First things first–setting up your storage. With a data lake, you have the option of just throwing everything into one heap, but that’s not a great idea. This would leave us trying to do analysis directly against raw data, and having to account for any data quality issue or conversions in our analysis queries. Over time, the format of our raw data may change, adding a layer of complexity to these queries. Natural lakes have different zones (see http://www.lakeaccess.org/ecology/lakeecologyprim9.html) based on temperature/light/nutrient characteristics, so if we’re extending the lake metaphor, data lakes should also have a number of zones.
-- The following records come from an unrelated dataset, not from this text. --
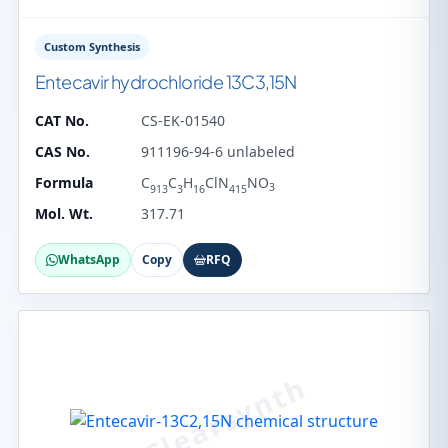
Custom Synthesis
Entecavir hydrochloride 13C3,15N
CAT No.
CS-EK-01540
CAS No.
911196-94-6 unlabeled
Formula
C
C
H
ClN
NO
3
913
3
16
415
Mol. Wt.
317.71
WhatsApp
Copy
RFQ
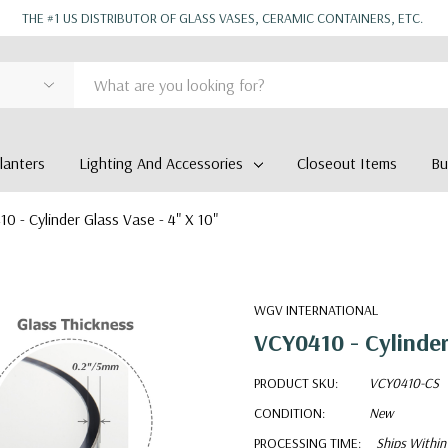
THE #1 US DISTRIBUTOR OF GLASS VASES, CERAMIC CONTAINERS, ETC.
anters
Lighting And Accessories
Closeout Items
Bu
0 - Cylinder Glass Vase - 4" X 10"
WGV INTERNATIONAL
VCY0410 - Cylinder
PRODUCT SKU:
VCY0410-CS
CONDITION:
New
PROCESSING TIME:
Ships Within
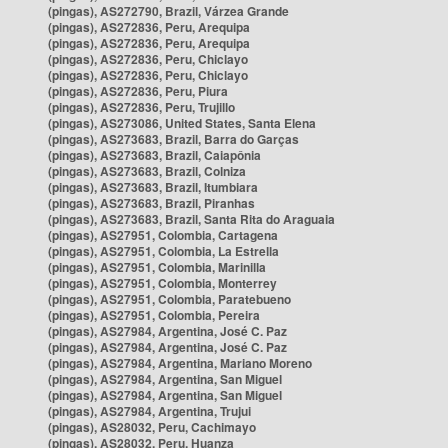
(pingas), AS272790, Brazil, Várzea Grande
(pingas), AS272836, Peru, Arequipa
(pingas), AS272836, Peru, Arequipa
(pingas), AS272836, Peru, Chiclayo
(pingas), AS272836, Peru, Chiclayo
(pingas), AS272836, Peru, Piura
(pingas), AS272836, Peru, Trujillo
(pingas), AS273086, United States, Santa Elena
(pingas), AS273683, Brazil, Barra do Garças
(pingas), AS273683, Brazil, Caiapônia
(pingas), AS273683, Brazil, Colniza
(pingas), AS273683, Brazil, Itumbiara
(pingas), AS273683, Brazil, Piranhas
(pingas), AS273683, Brazil, Santa Rita do Araguaia
(pingas), AS27951, Colombia, Cartagena
(pingas), AS27951, Colombia, La Estrella
(pingas), AS27951, Colombia, Marinilla
(pingas), AS27951, Colombia, Monterrey
(pingas), AS27951, Colombia, Paratebueno
(pingas), AS27951, Colombia, Pereira
(pingas), AS27984, Argentina, José C. Paz
(pingas), AS27984, Argentina, José C. Paz
(pingas), AS27984, Argentina, Mariano Moreno
(pingas), AS27984, Argentina, San Miguel
(pingas), AS27984, Argentina, San Miguel
(pingas), AS27984, Argentina, Trujui
(pingas), AS28032, Peru, Cachimayo
(pingas), AS28032, Peru, Huanza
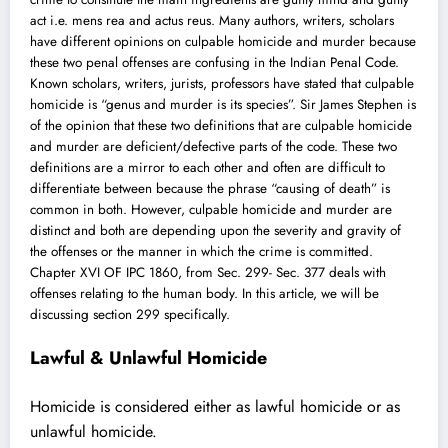
act i.e. mens rea and actus reus. Many authors, writers, scholars
have different opinions on culpable homicide and murder because
these two penal offenses are confusing in the Indian Penal Code.
Known scholars, writers, jurists, professors have stated that culpable
homicide is “genus and murder is its species”.
Sir James Stephen
is
of the opinion that these two definitions that are culpable homicide
and murder are deficient/defective parts of the code. These two
definitions are a mirror to each other and often are difficult to
differentiate between because the phrase “causing of death” is
common in both. However, culpable homicide and murder are
distinct and both are depending upon the severity and gravity of
the offenses or the manner in which the crime is committed.
Chapter XVI OF IPC 1860, from Sec. 299- Sec. 377 deals with
offenses relating to the human body. In this article, we will be
discussing section 299 specifically.
Lawful & Unlawful Homicide
Homicide is considered either as
lawful homicide or as
unlawful homicide
.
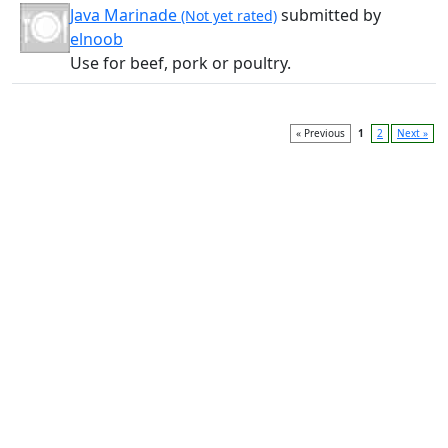
Java Marinade
submitted by
(Not yet rated)
elnoob
Use for beef, pork or poultry.
« Previous
1
2
Next »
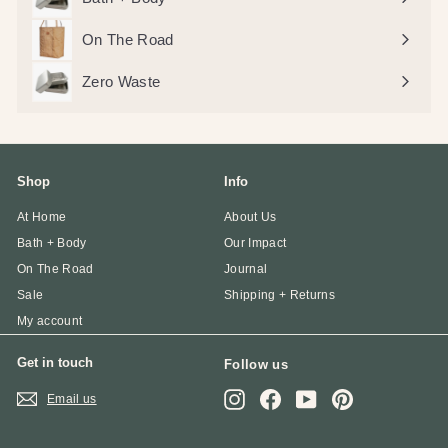
On The Road
Zero Waste
Shop
Info
At Home
About Us
Bath + Body
Our Impact
On The Road
Journal
Sale
Shipping + Returns
My account
Get in touch
Follow us
Instagram
Facebook
YouTube
Pinterest
Email us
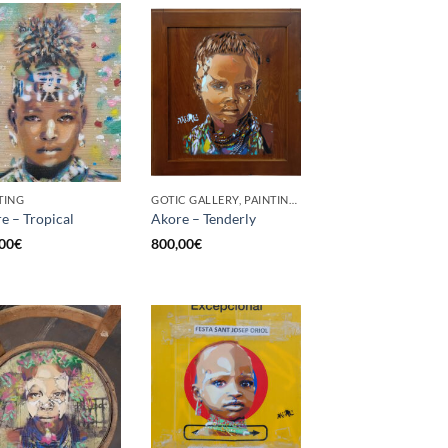
TING
GOTIC GALLERY, PAINTING, UPCYCLE
e – Tropical
Akore – Tenderly
00
€
800,00
€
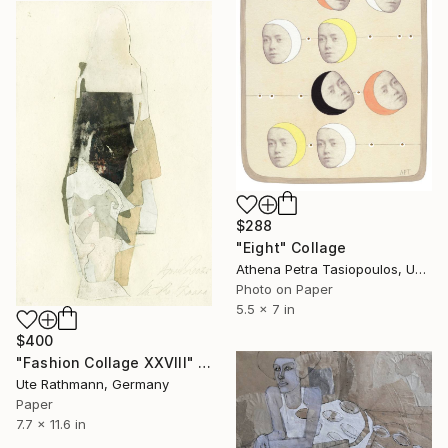
$288
"Eight" Collage
Athena Petra Tasiopoulos, United States
Photo on Paper
5.5 x 7 in
$400
"Fashion Collage XXVIII" Collage
Ute Rathmann, Germany
Paper
7.7 x 11.6 in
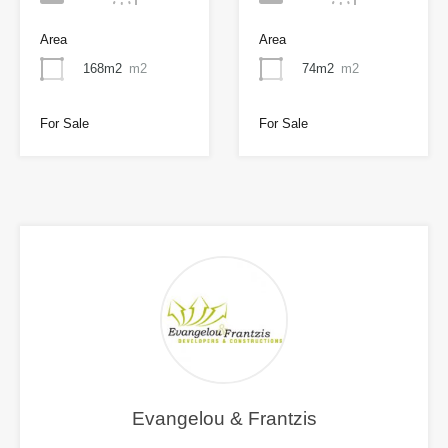
Area
Area
168m2
m2
74m2
m2
For Sale
For Sale
Evangelou & Frantzis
While traditional data warehouses are designed for ETL (extract, transform, load), data lakes are designed for LET (load, extract, transform). I’ll follow the LET pattern and have a raw “zone” (actually a folder) where we land the log files, use U-SQL for the extraction and transformation, then store the results in a transformed “zone” (again, just a folder). At least that’s the initial idea. Since this project is small scale I can use simple folders, larger data may need a different strategy.
Another complication is that my host names the files by week-of-year, but no year, so within 52 weeks I would start overwriting files. I have a couple options here–I could prepend a year onto the filename when I load it, or I could load the files into folders named by year. Since this is small and I’m manually uploading files, I’m going with subfolders in the raw zone, named for the year. This may change later as I automate the load process. Fortunately I can rearrange the raw zone with some PowerShell scripts or the Azure Storage Explorer. Again, YMMV, so I highly recommend burning every penny of Azure credits you have until you figure out the best strategy for your needs.
Now that I have my two zones, plus raw subfolders, and the log files for the last few months uploaded it’s time to start the E and T.